Dix ans plus tard, cette parenthèse annuelle a-t-elle servi au rapprochement politique, économique, culturel entre la France et l’Amérique latine?
Une Amérique latine qui pouvait vivre sans les États-Unis voire contre eux
Tout d’abord, reconnaissons-le, la Semaine de l’Amérique latine et des Caraïbes ne part pas d’une page blanche. Si les voyages de Charles de Gaulle et de François Mitterrand ont marqué ces pays, c’est avant tout parce que la France, dans un contexte de Guerre froide avait un message à porter : celui d’une Amérique latine qui pouvait vivre sans les États-Unis voire contre eux. Mais il manquait une incarnation pérenne à cette relation qui devait se concrétiser par une diplomatie intellectuelle, un lieu d’échange entre artistes, écrivains, diplomates et responsables politiques, les uns s’inspirant des autres quelle que soient leurs origines.
Ainsi fut renforcée dans son rôle la Maison de l’Amérique latine à la demande de François Mitterrand.

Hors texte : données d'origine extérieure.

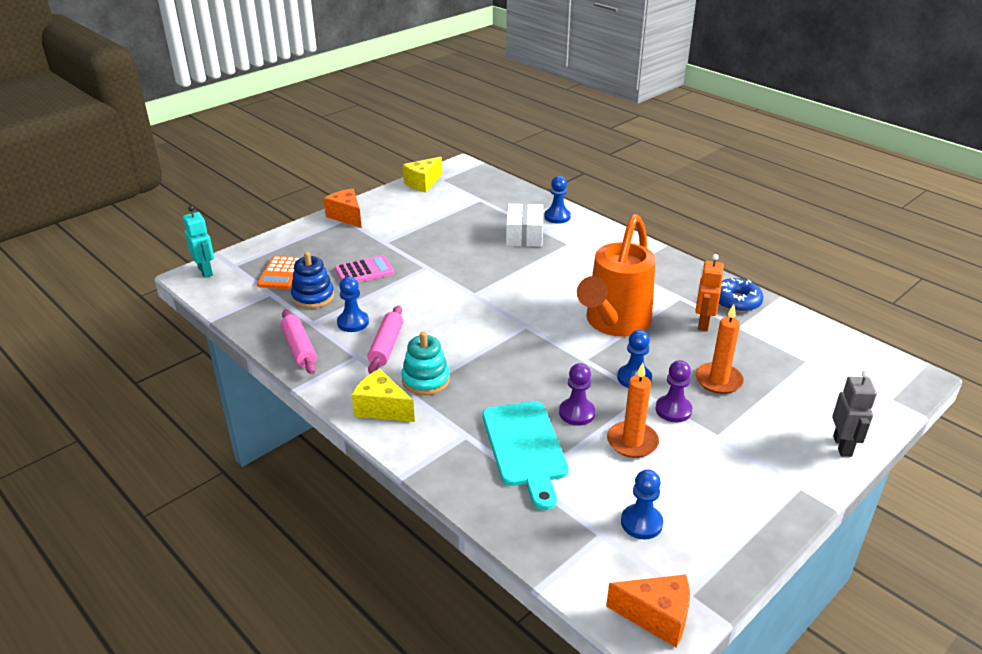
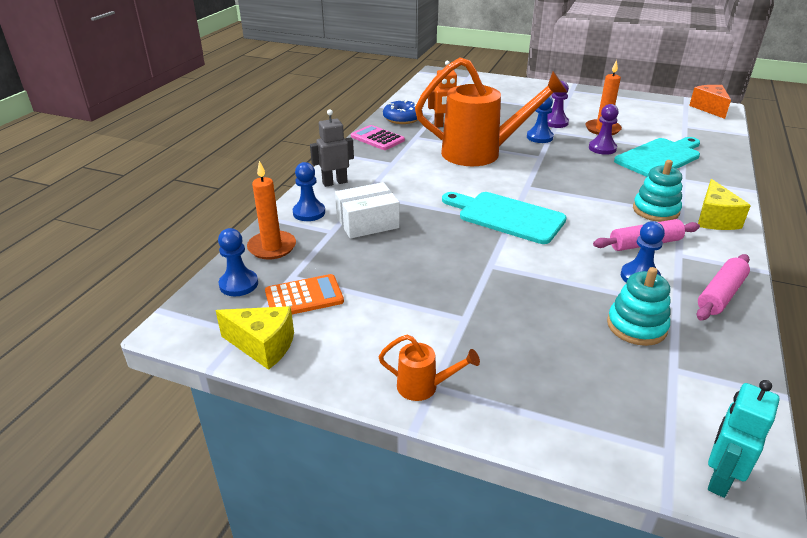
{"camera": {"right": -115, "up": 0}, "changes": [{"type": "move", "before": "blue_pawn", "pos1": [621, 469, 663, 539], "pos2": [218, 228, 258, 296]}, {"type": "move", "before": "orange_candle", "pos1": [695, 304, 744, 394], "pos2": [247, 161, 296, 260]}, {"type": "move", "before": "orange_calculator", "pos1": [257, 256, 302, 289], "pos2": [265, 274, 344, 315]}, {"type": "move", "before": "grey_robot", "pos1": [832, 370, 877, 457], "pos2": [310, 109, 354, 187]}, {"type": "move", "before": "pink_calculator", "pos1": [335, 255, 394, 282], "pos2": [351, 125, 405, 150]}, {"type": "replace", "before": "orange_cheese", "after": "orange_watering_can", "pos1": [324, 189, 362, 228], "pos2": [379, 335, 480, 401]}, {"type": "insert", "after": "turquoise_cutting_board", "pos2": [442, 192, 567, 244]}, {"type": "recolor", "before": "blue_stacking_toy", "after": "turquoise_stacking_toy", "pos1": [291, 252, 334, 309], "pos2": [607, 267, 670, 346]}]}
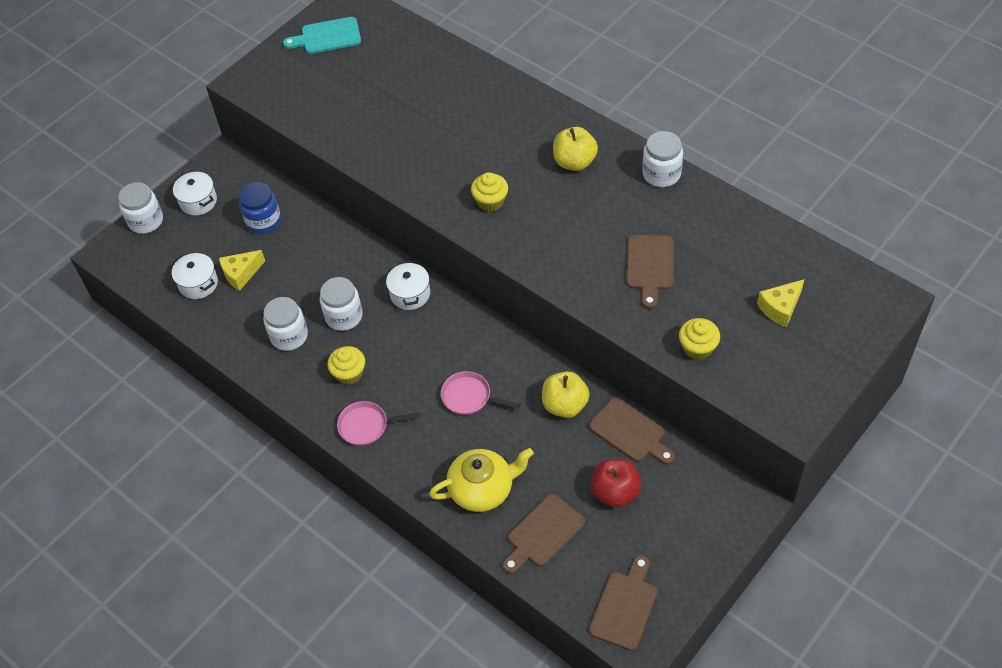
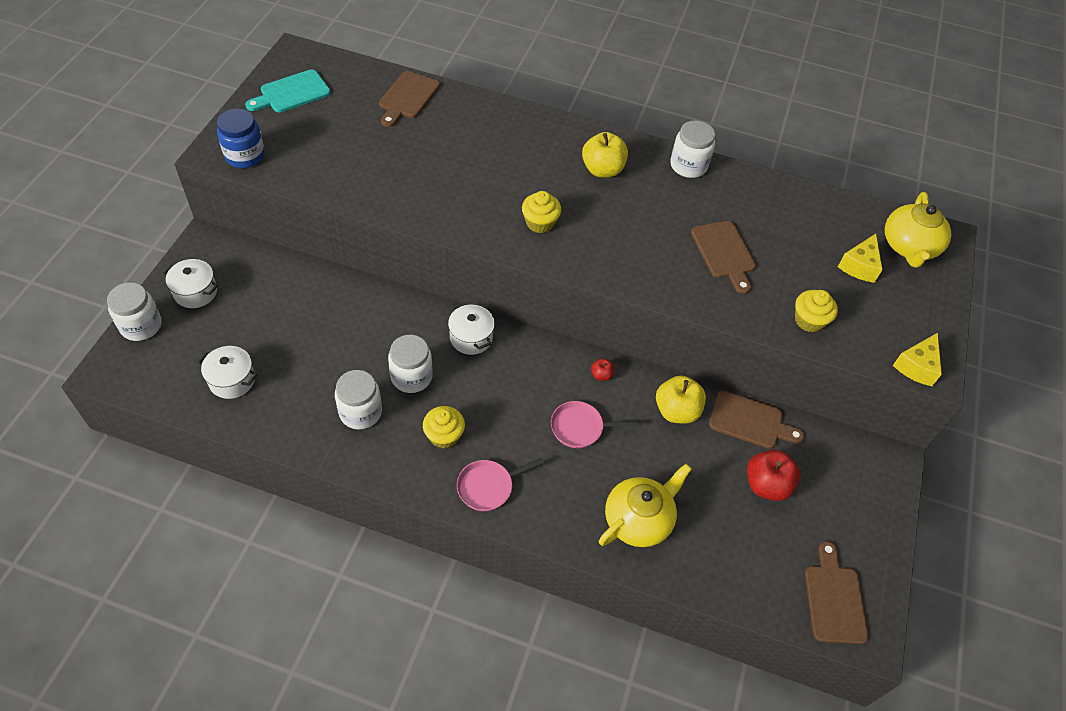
{"camera": {"right": -30, "up": 0}, "changes": [{"type": "move", "before": "blue_jar", "pos1": [239, 182, 281, 234], "pos2": [217, 109, 265, 168]}, {"type": "move", "before": "brown_cutting_board", "pos1": [503, 494, 585, 574], "pos2": [379, 71, 440, 127]}, {"type": "insert", "after": "red_apple", "pos2": [591, 358, 614, 381]}, {"type": "insert", "after": "yellow_teapot", "pos2": [885, 192, 951, 268]}, {"type": "move", "before": "yellow_cheese", "pos1": [219, 250, 265, 291], "pos2": [893, 333, 942, 386]}]}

Les socialistes, voisins géographiques depuis leur siège historique de Solférino de cette nouvelle institution s’y retrouvaient, fréquentaient des exilés latino-américains, des intellectuels, nouaient des liens avec de brillants orateurs qui deviendront, pour certains, dirigeants de leur pays. De ce trait d’union se développait une maison de liberté, d’émancipation et de partage d’espérances réciproques.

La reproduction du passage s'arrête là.